- _Source data_:
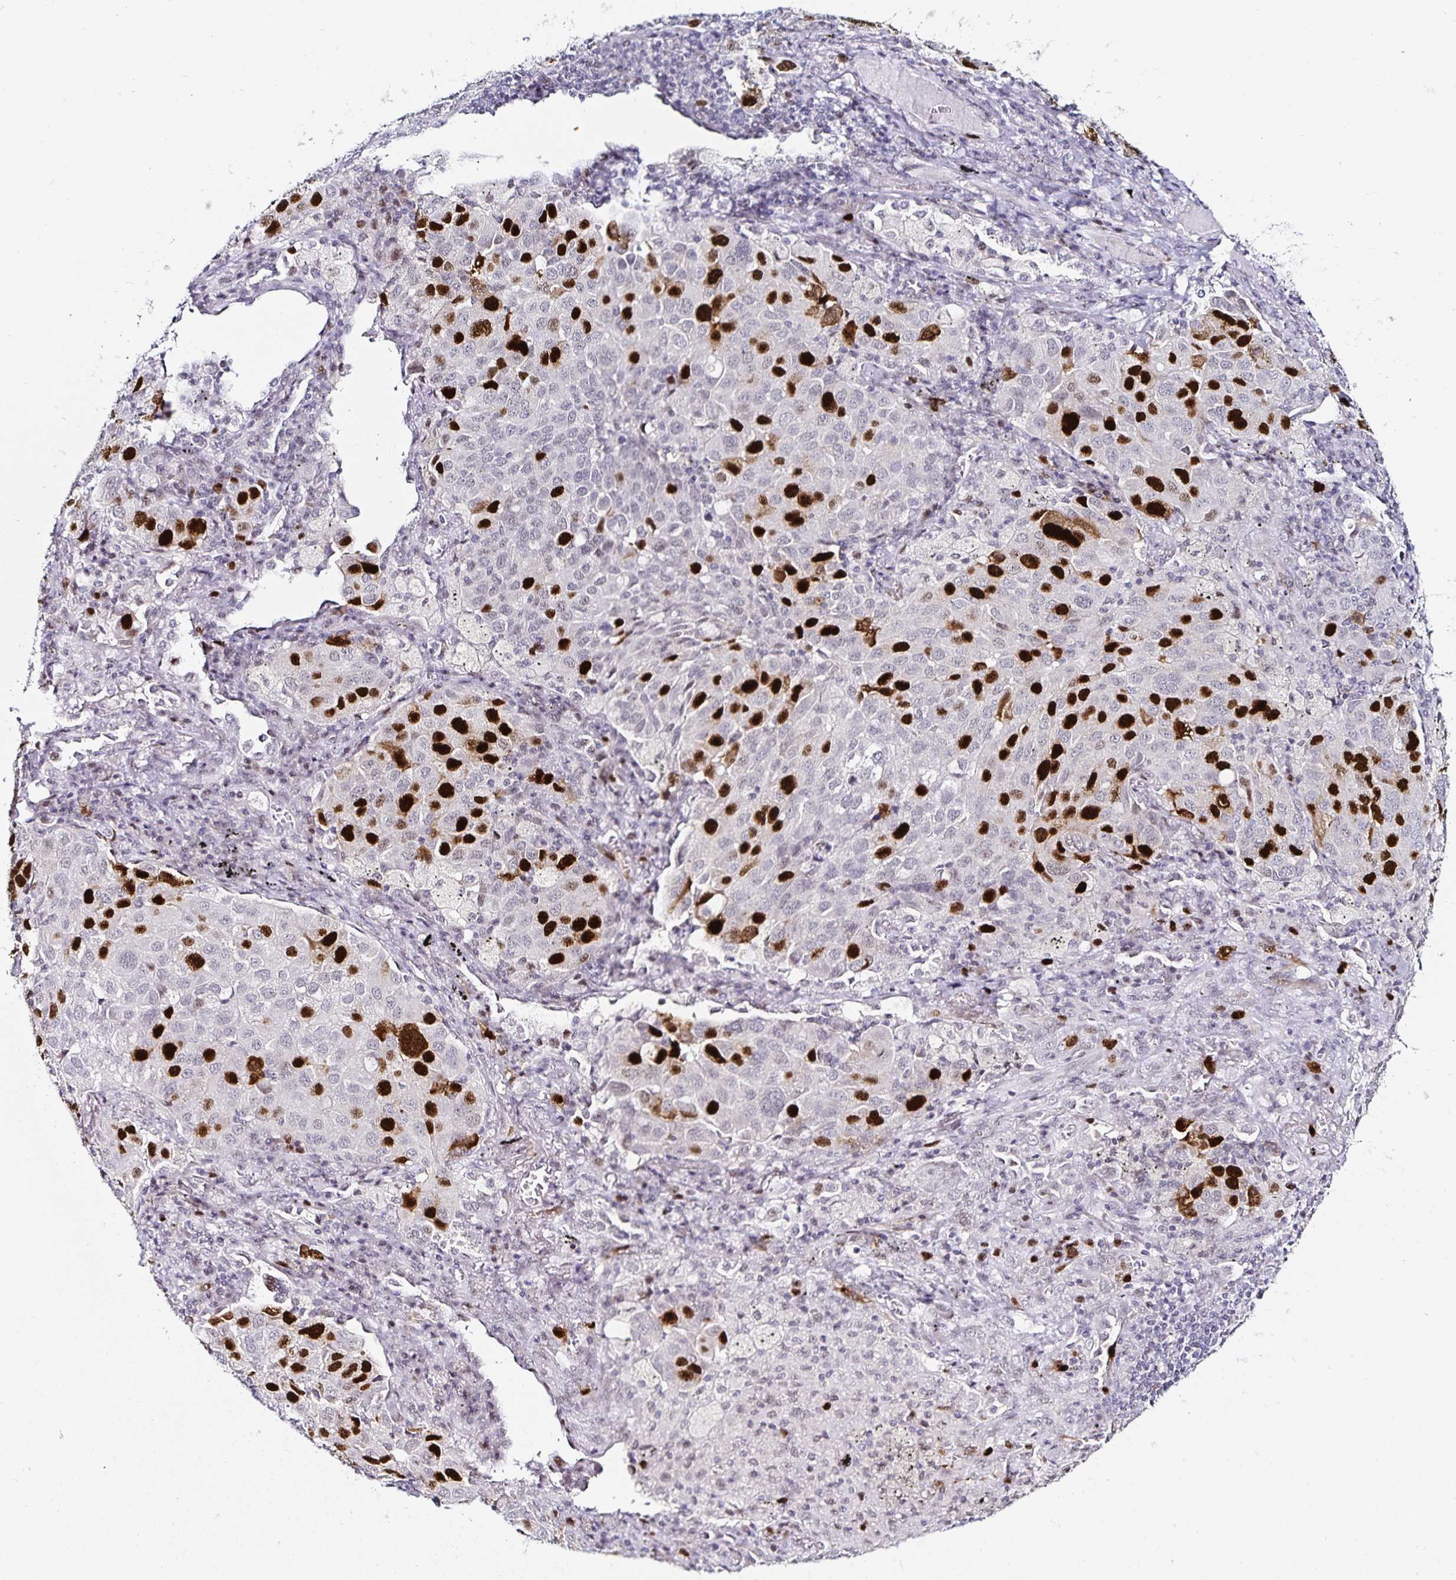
{"staining": {"intensity": "strong", "quantity": "25%-75%", "location": "nuclear"}, "tissue": "lung cancer", "cell_type": "Tumor cells", "image_type": "cancer", "snomed": [{"axis": "morphology", "description": "Adenocarcinoma, NOS"}, {"axis": "morphology", "description": "Adenocarcinoma, metastatic, NOS"}, {"axis": "topography", "description": "Lymph node"}, {"axis": "topography", "description": "Lung"}], "caption": "Lung cancer was stained to show a protein in brown. There is high levels of strong nuclear positivity in about 25%-75% of tumor cells.", "gene": "ANLN", "patient": {"sex": "female", "age": 65}}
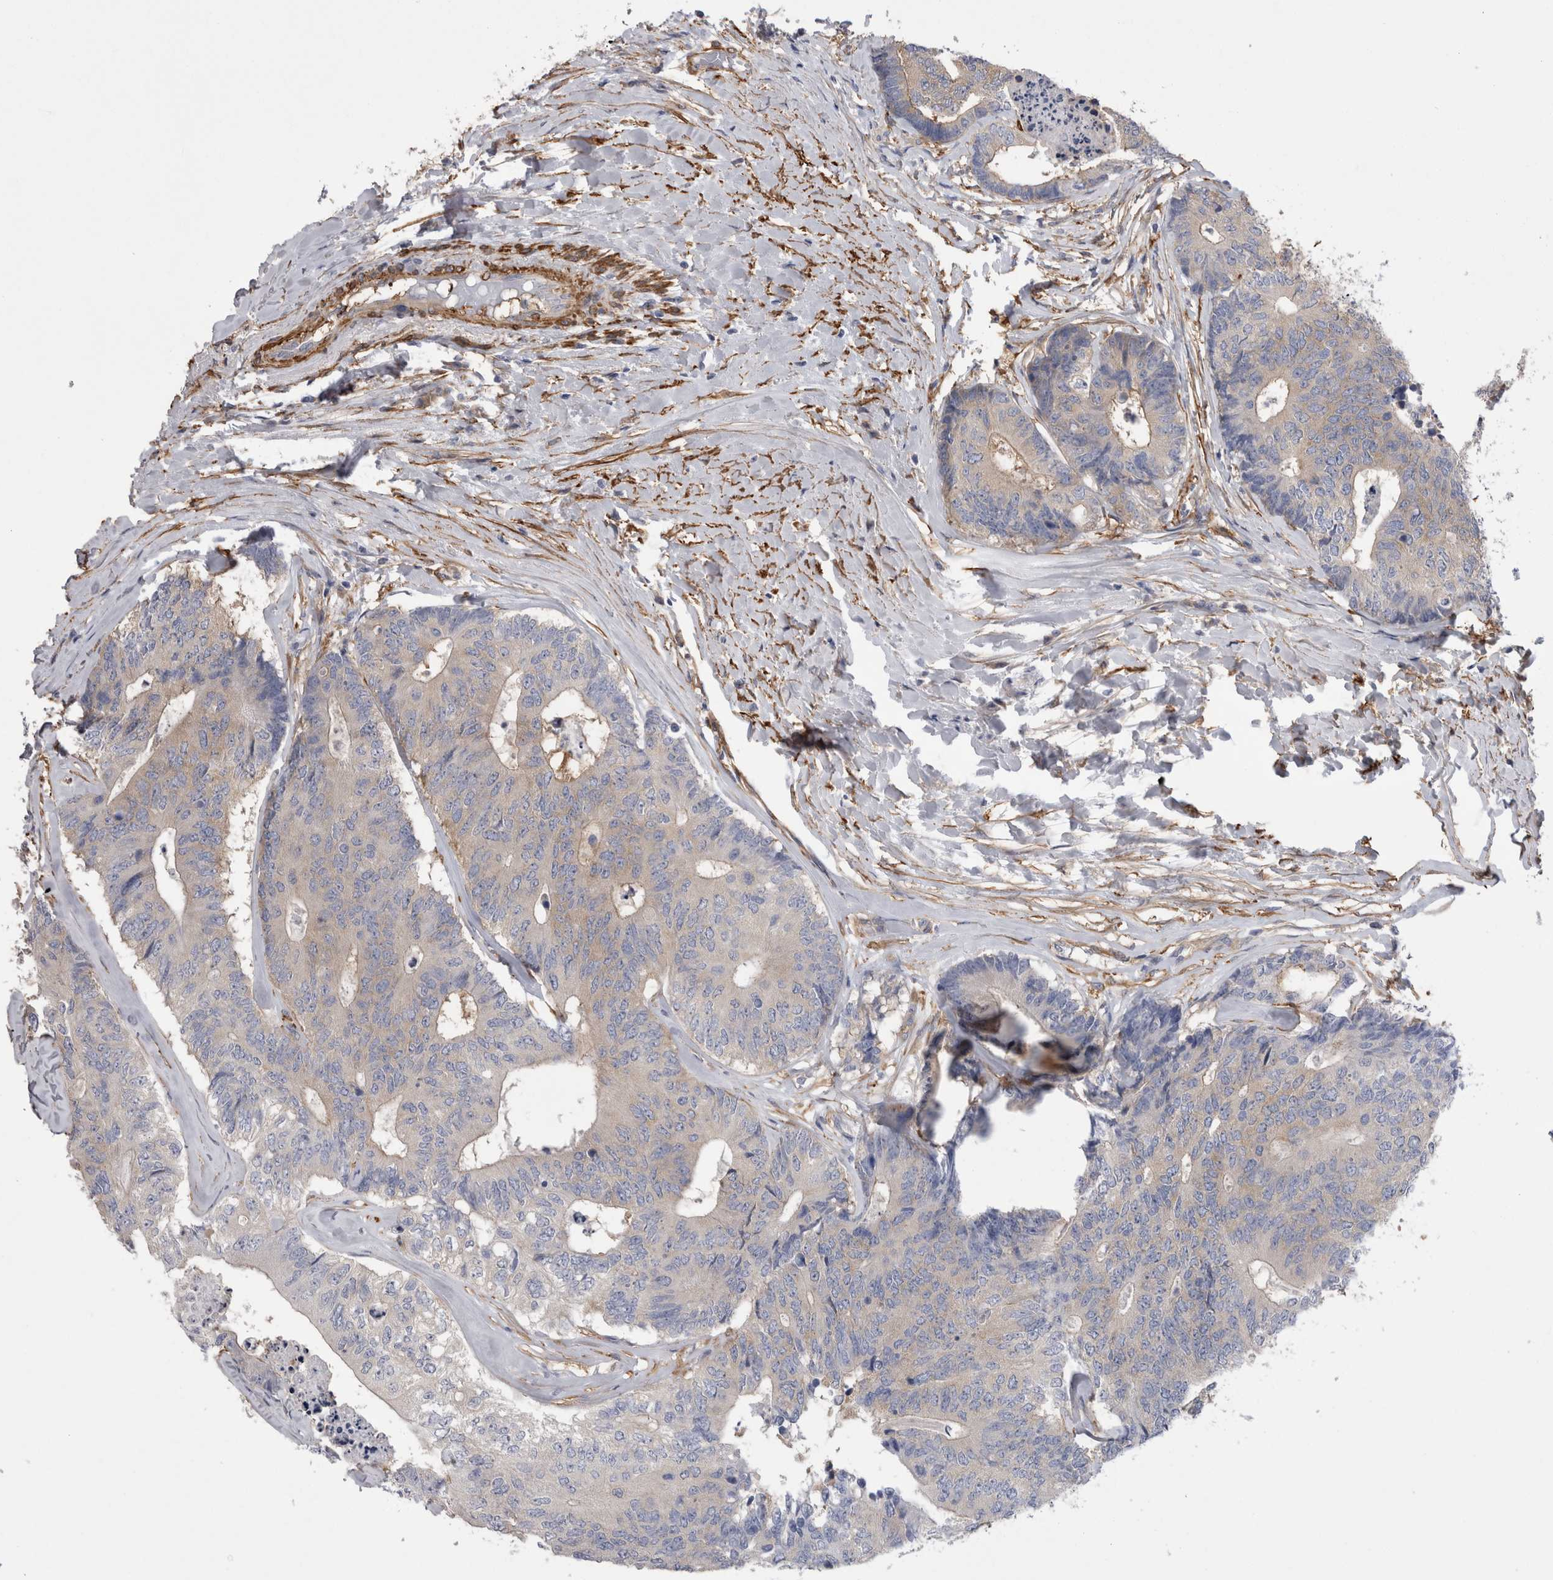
{"staining": {"intensity": "negative", "quantity": "none", "location": "none"}, "tissue": "colorectal cancer", "cell_type": "Tumor cells", "image_type": "cancer", "snomed": [{"axis": "morphology", "description": "Adenocarcinoma, NOS"}, {"axis": "topography", "description": "Colon"}], "caption": "High power microscopy image of an IHC histopathology image of colorectal adenocarcinoma, revealing no significant expression in tumor cells.", "gene": "EPRS1", "patient": {"sex": "female", "age": 67}}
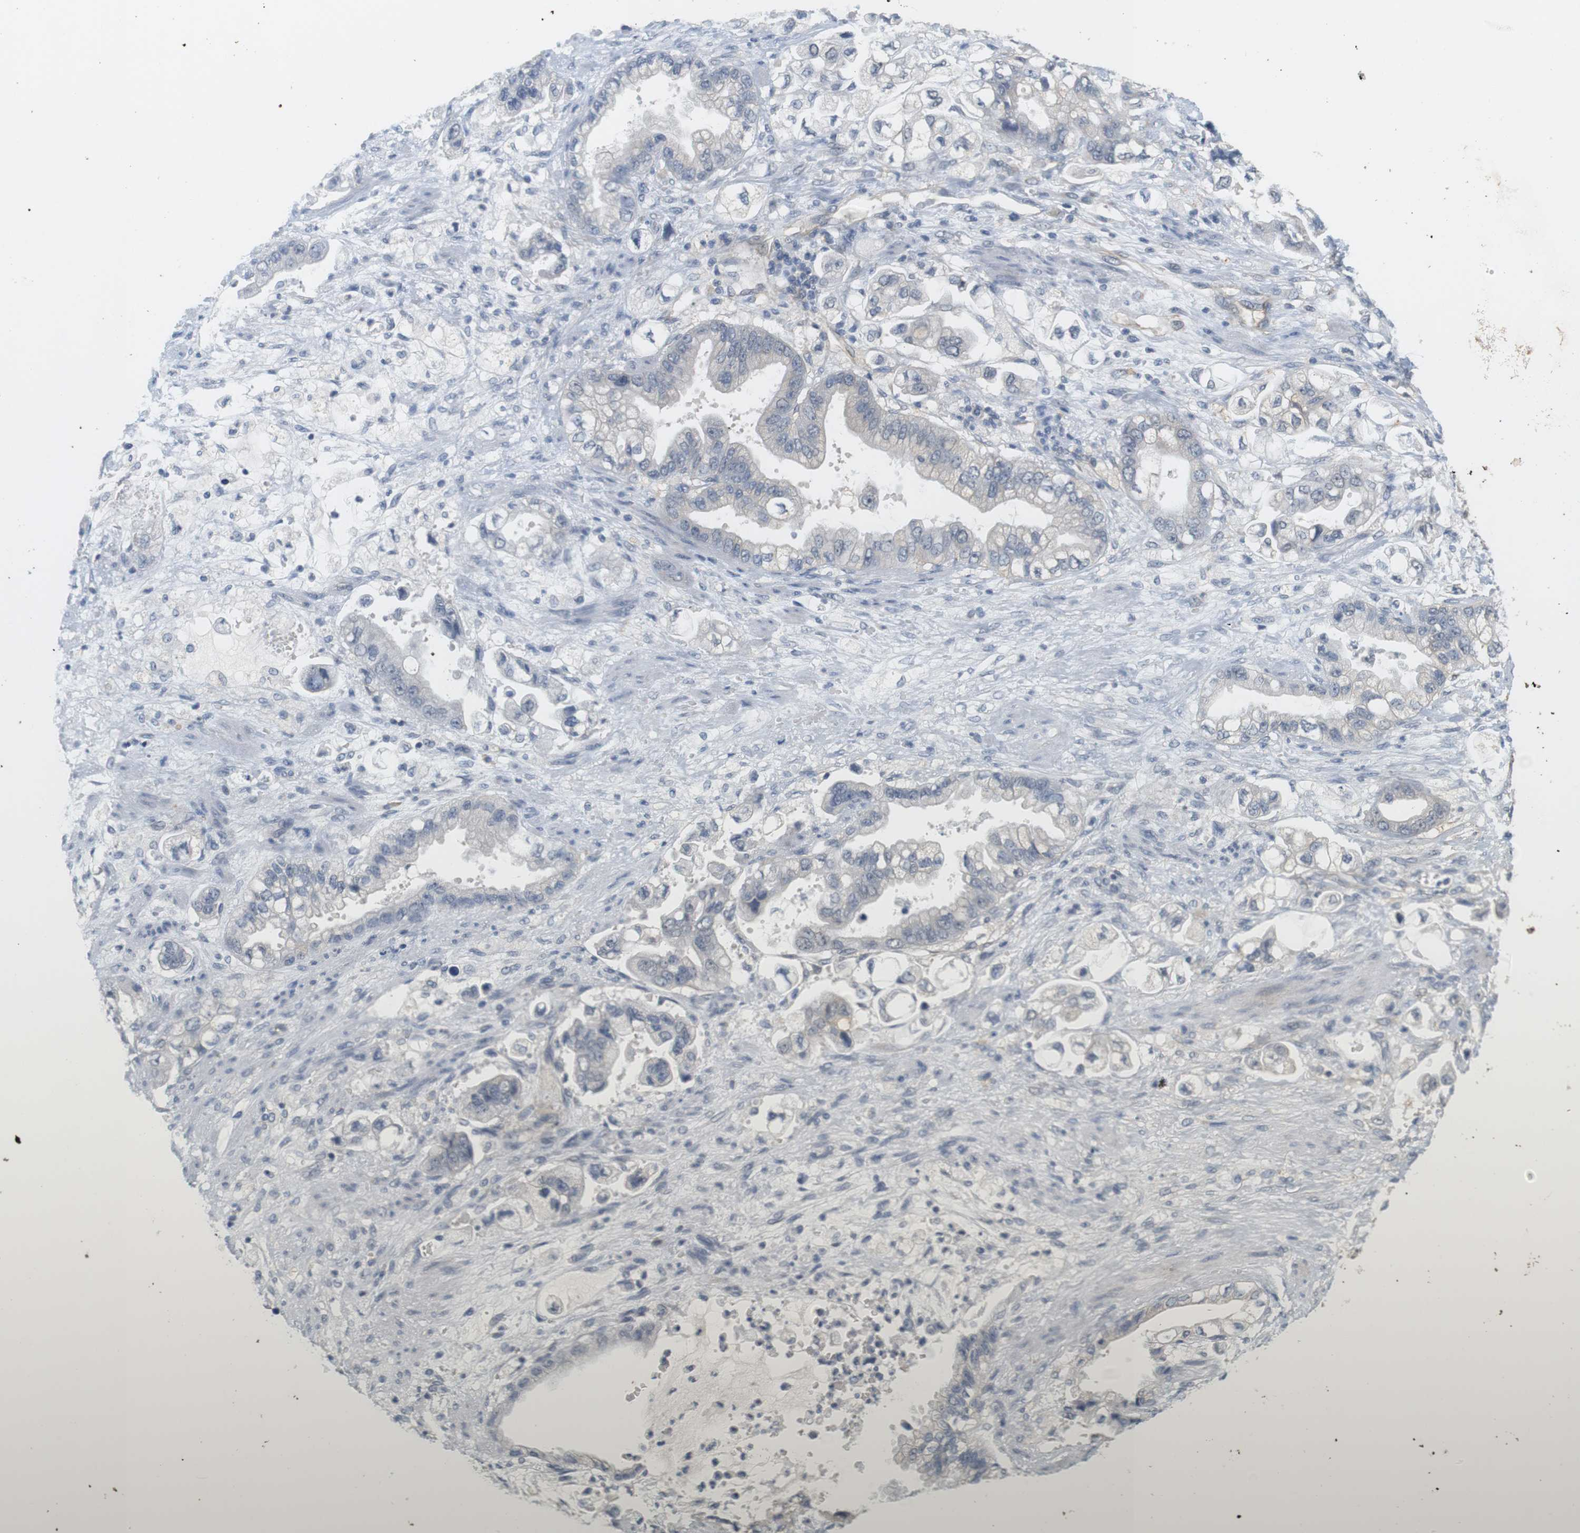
{"staining": {"intensity": "negative", "quantity": "none", "location": "none"}, "tissue": "stomach cancer", "cell_type": "Tumor cells", "image_type": "cancer", "snomed": [{"axis": "morphology", "description": "Normal tissue, NOS"}, {"axis": "morphology", "description": "Adenocarcinoma, NOS"}, {"axis": "topography", "description": "Stomach"}], "caption": "The photomicrograph displays no staining of tumor cells in adenocarcinoma (stomach).", "gene": "OSR1", "patient": {"sex": "male", "age": 62}}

- _Exercise goal_:
Copy out, from the material above, each line in which the string "none" is found.

- _Task solution_:
{"staining": {"intensity": "negative", "quantity": "none", "location": "none"}, "tissue": "colorectal cancer", "cell_type": "Tumor cells", "image_type": "cancer", "snomed": [{"axis": "morphology", "description": "Adenocarcinoma, NOS"}, {"axis": "topography", "description": "Colon"}], "caption": "High power microscopy image of an IHC histopathology image of colorectal adenocarcinoma, revealing no significant expression in tumor cells.", "gene": "EPRS1", "patient": {"sex": "female", "age": 67}}
{"staining": {"intensity": "negative", "quantity": "none", "location": "none"}, "tissue": "stomach cancer", "cell_type": "Tumor cells", "image_type": "cancer", "snomed": [{"axis": "morphology", "description": "Normal tissue, NOS"}, {"axis": "morphology", "description": "Adenocarcinoma, NOS"}, {"axis": "topography", "description": "Stomach"}], "caption": "The photomicrograph displays no staining of tumor cells in adenocarcinoma (stomach).", "gene": "OSR1", "patient": {"sex": "male", "age": 62}}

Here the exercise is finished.